When the bearings on my standard guides go bad, they cost about twenty each from Powermatic. Instead, I buy them (608zz) in eight packs for around ten bucks ($10.00), including shipping.

The Carter Stabilizer bearing, with its center groove tire runs about fifty, or you can just buy a R4A-2RS bearing, press the bearing out of the tire and and press a new bearing in for around five bucks ($5.00).

As others pointed out, the four bearing guide system will handle one inch blades. Whether the tension spring will is another issue, of course. My cool blocks were more limited.

I do find myself replacing bearings about twice a year on the stock guides and once a year, or longer, with the Stabilzer. At the prices mentioned, for third party vendors, that isn't a big concern for me.
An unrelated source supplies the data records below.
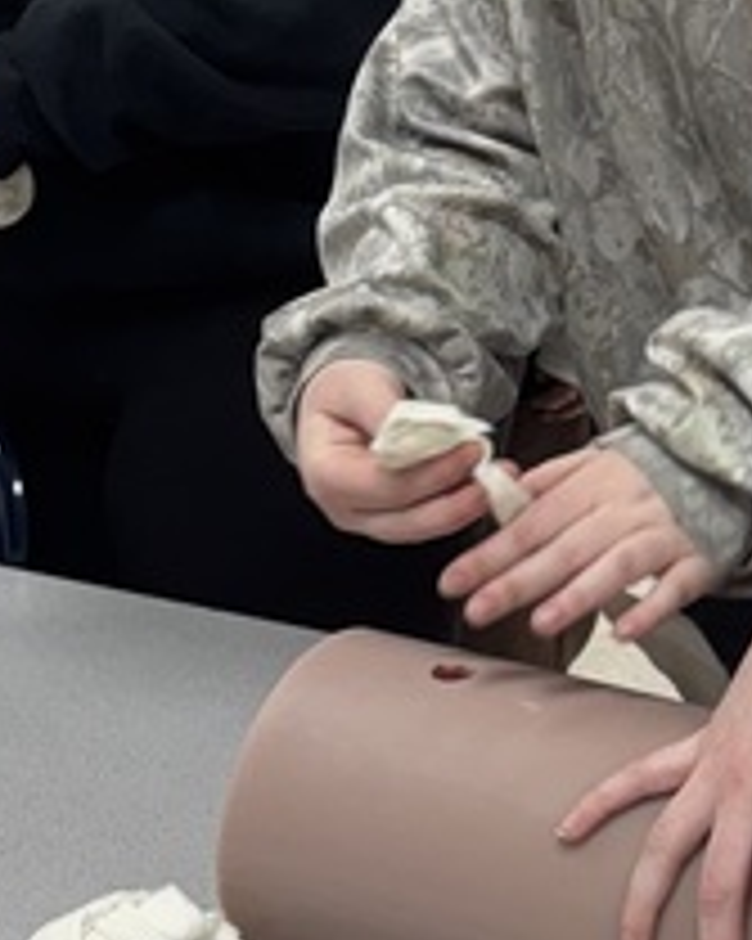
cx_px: 946
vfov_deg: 16.7
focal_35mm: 115
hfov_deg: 13.0
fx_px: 3202
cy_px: 274
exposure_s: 1/120
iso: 160
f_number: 1.78
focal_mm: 6.76
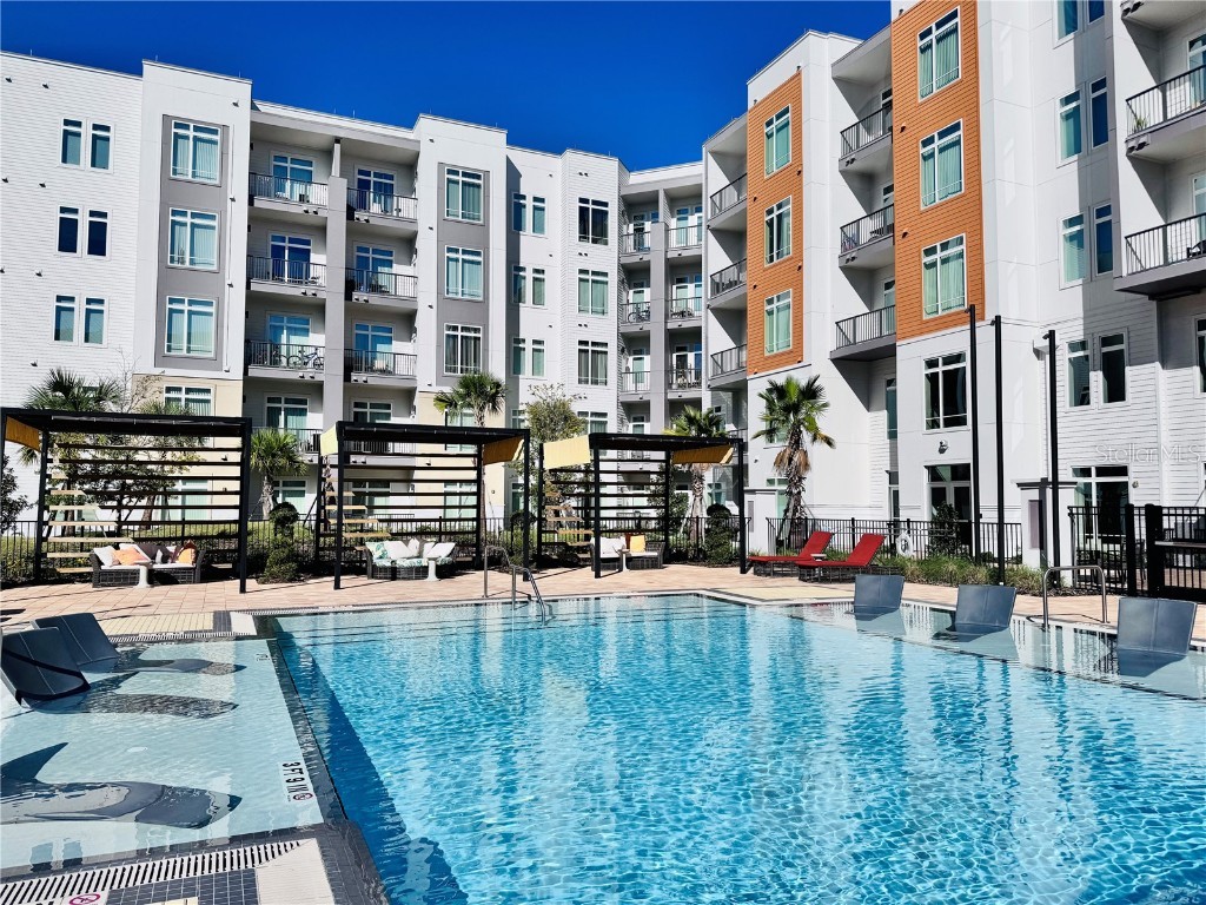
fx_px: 836
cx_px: 603
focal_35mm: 24
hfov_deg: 71.6
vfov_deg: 56.8
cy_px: 452
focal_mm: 6.76
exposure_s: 1/12346
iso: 80
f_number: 1.78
Too, replacing bearing is only a bit more difficult than adjusting for blade thicknesses.

Forgetting to set the bearings back for wider, thicker bearings seems to be what beats up my bearings most, by the way.
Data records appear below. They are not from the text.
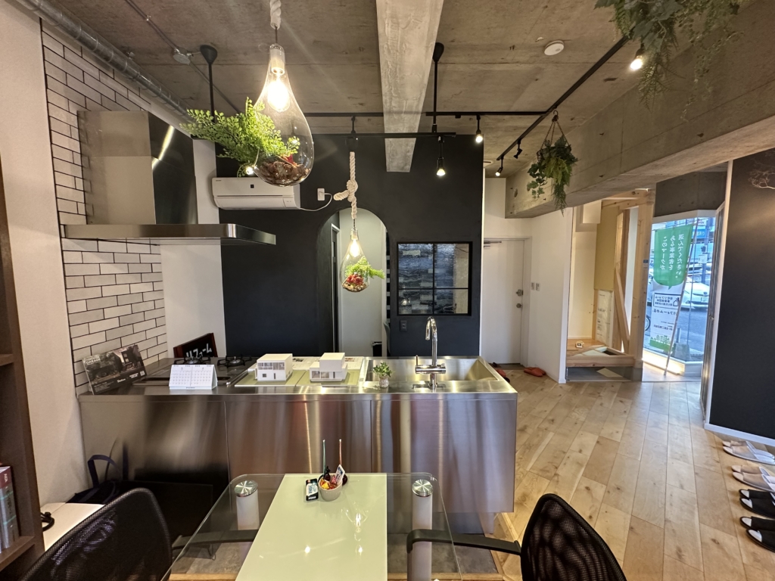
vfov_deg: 85.7
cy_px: 290
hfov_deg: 102.1
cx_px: 388
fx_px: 313
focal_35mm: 14
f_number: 2.2
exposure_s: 1/100
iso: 320
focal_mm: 2.22
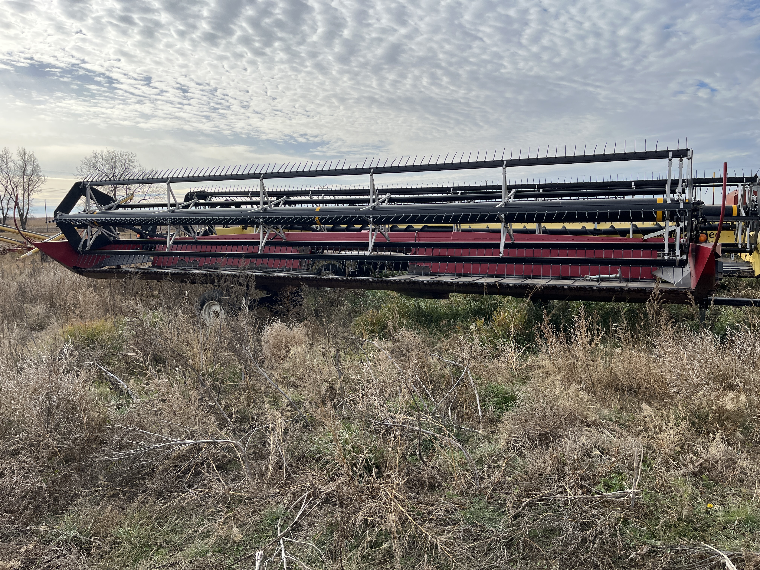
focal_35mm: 26
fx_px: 571
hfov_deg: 67.3
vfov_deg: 53.1
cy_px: 285
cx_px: 380
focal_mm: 5.1
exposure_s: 1/3745
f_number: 1.6
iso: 50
In the end, keeping spares of what may be prone to the occasional breakdown has proven to be a good practice.


----------



## timbertailor (Jul 2, 2014)

> Definitely blocks for me. Between the constant failure of bearings, the squealing and the difficulty in adjusting them tight to the blade, I decided that bearings were an expensive upgrade that makes bandsaws less useful.
> 
> Since I can cut 1/16" veneers with a properly tuned bandsaw equipped with cool blocks, I m happy with just having blocks.
> 
> - JAAune


+1

For 99% of the work I do.

Whip out the Carter system for fine blade work projects.

This is one of those rare instances where spending more does not necessarily mean better.


----------



## Ripthorn (Mar 24, 2010)

My bandsaw is about 30 years old. It was not performing well, so I upgraded tires, link belt, spring, and put on a Carter blade stabilizer. Still didn't work all that well. I put on a really good blade and cool blocks and it has improved a ton. Still not perfect, but a whole lot better than it was.


----------



## TheFridge (May 1, 2014)

> I pulled the bearings off my Grizzly G0555X and went with Cool Blocks … spaced about 0.02 to 0.04 away from the blade.
> 
> Quieter, better tracking, and-in theory-better blade life.
> 
> ...


Dremel with diamond blade.


----------



## splatman (Jul 27, 2014)

Or diamond sharpening stones.


----------



## OldEd (Dec 26, 2013)

Sir, your "Powermatic 14 inch saw" came, I believe ('cause mine did…) with the full kit of Carter stuff: the bearing guides and the tension relief. That stuff isn't cheap.

I've had mine for five years now, and I've not had any problems with the guides at all. The thumb-screw is a bit awkward to tighten or loosen, but I made a sort of wrench which takes the trouble of getting my fat fingers in there to grip it.

Yes, they do need some attention, but so do cool blocks or any other blade guide.


----------